** ACTIVITY **
From the items below, copy out each line that contains the word "right".
*** Opening of RECORD EXTRACTS ***
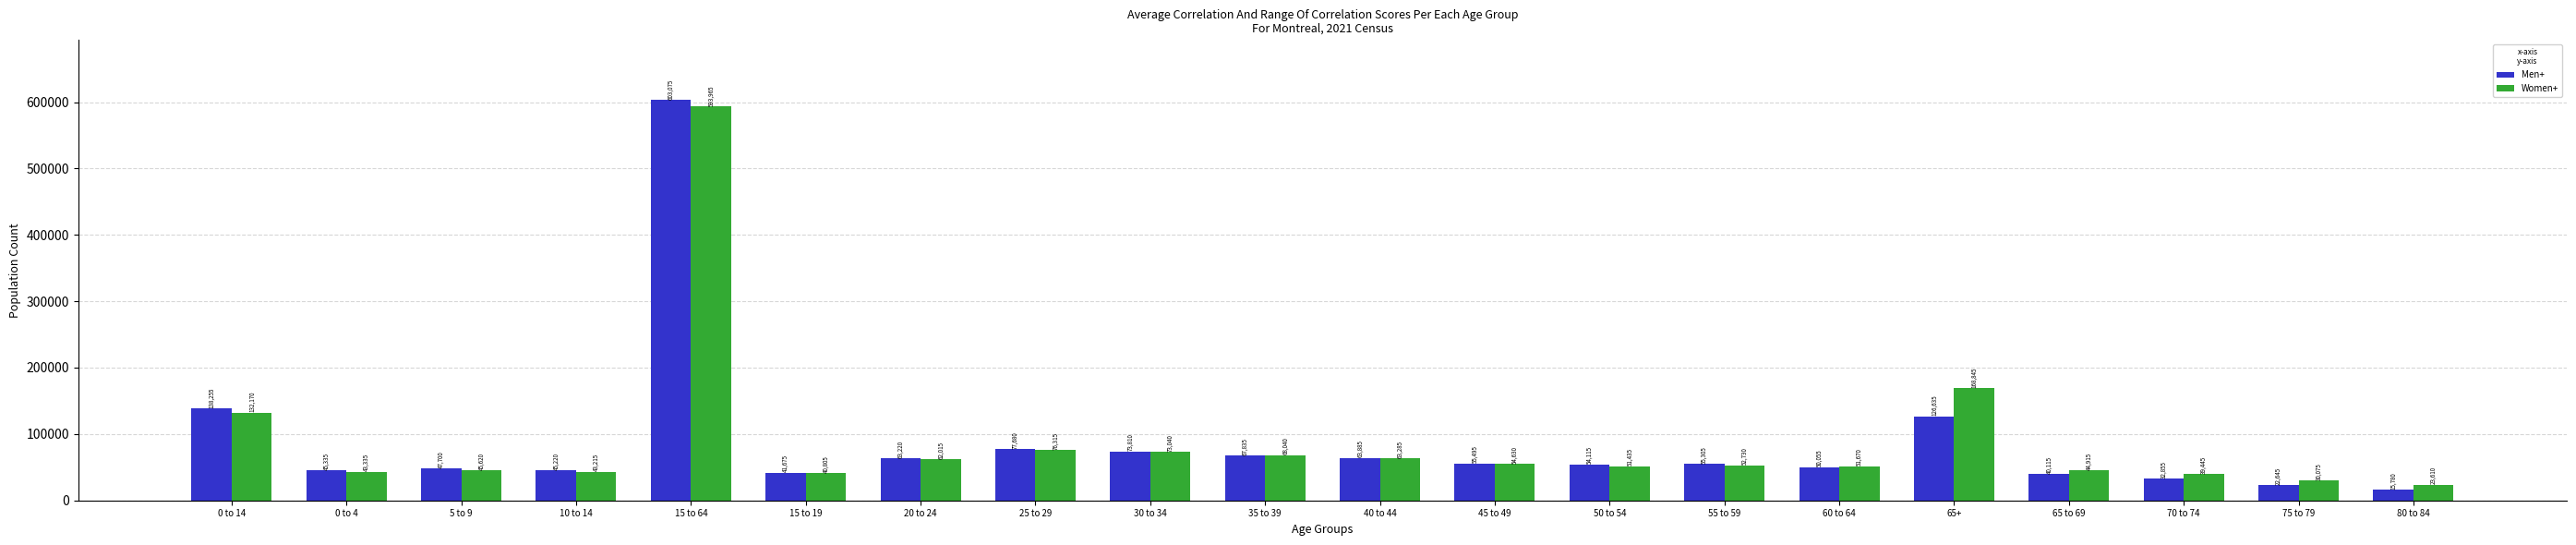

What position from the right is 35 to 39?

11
*** Close of RECORD EXTRACTS ***
*** Opening of RECORD EXTRACTS ***
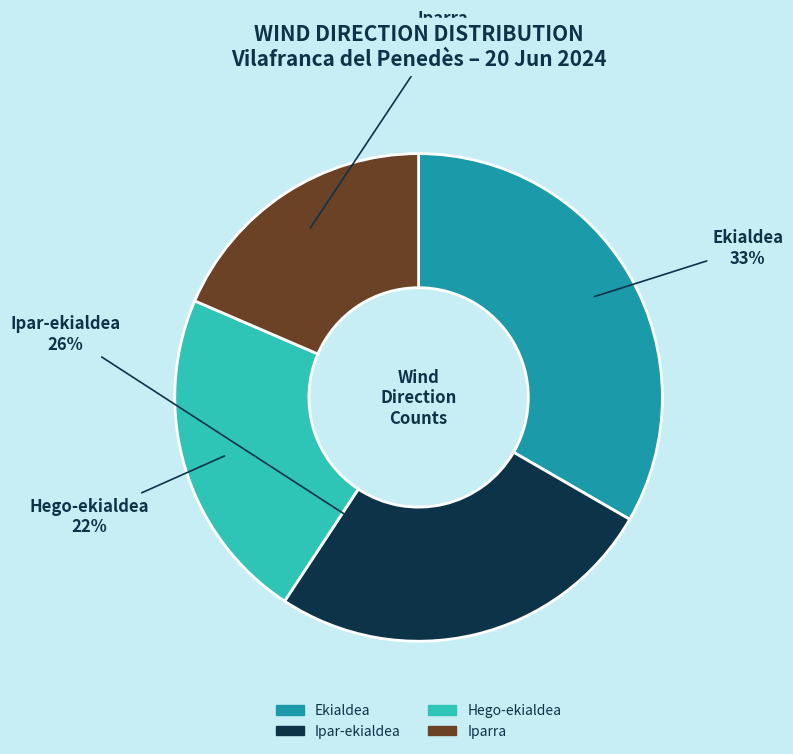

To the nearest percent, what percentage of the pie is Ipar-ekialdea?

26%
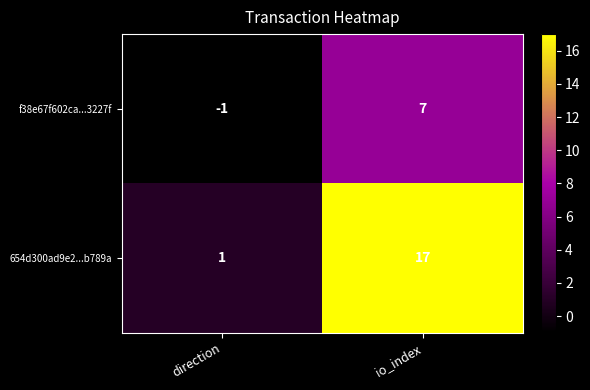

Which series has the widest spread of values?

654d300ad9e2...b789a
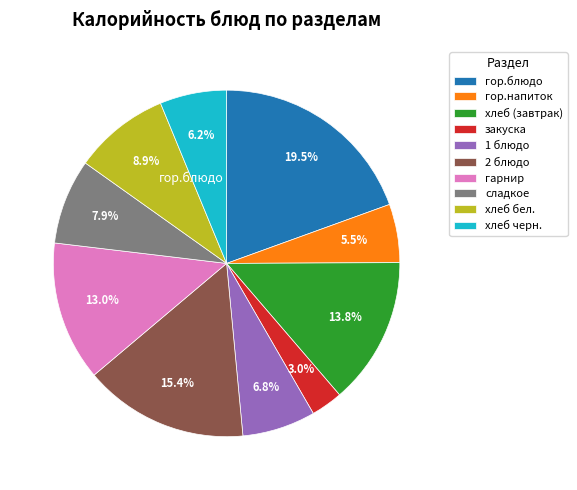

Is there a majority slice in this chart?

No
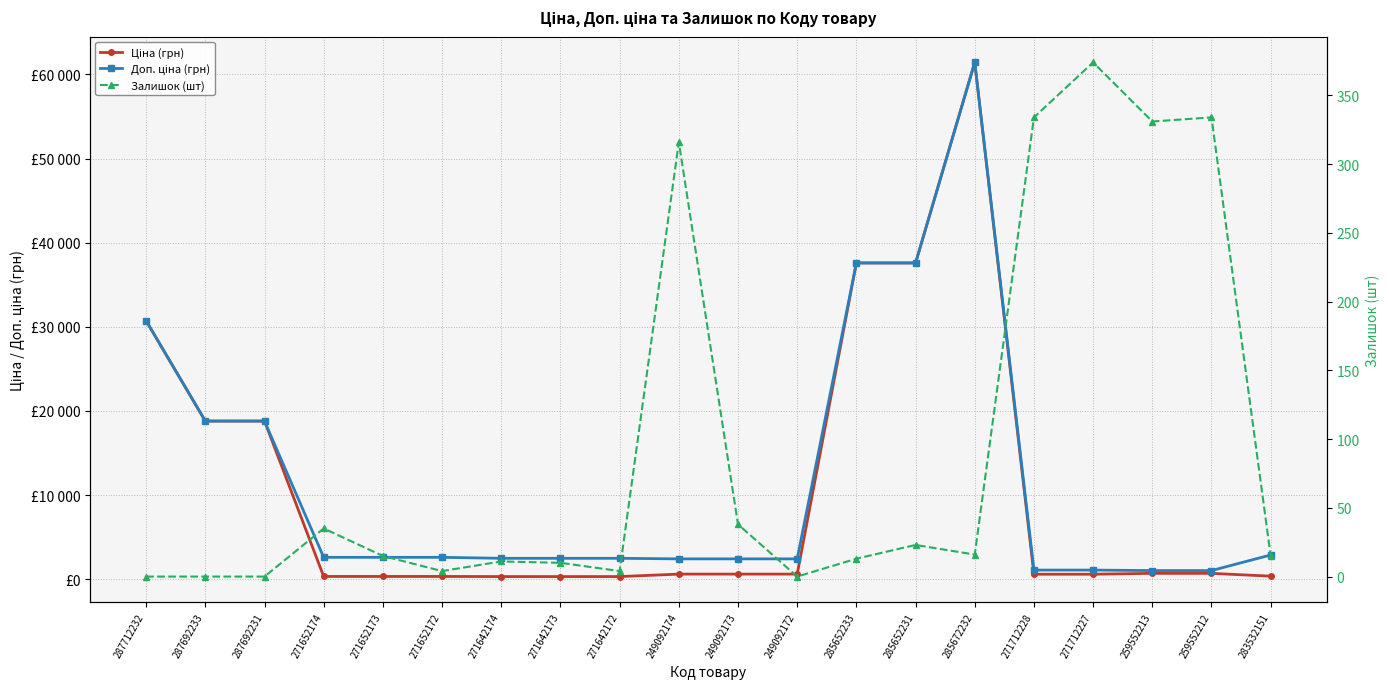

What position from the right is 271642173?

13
*** Close of RECORD EXTRACTS ***
** THE COMPLETED TASK **
What position from the right is 35 to 39?
What position from the right is 271642173?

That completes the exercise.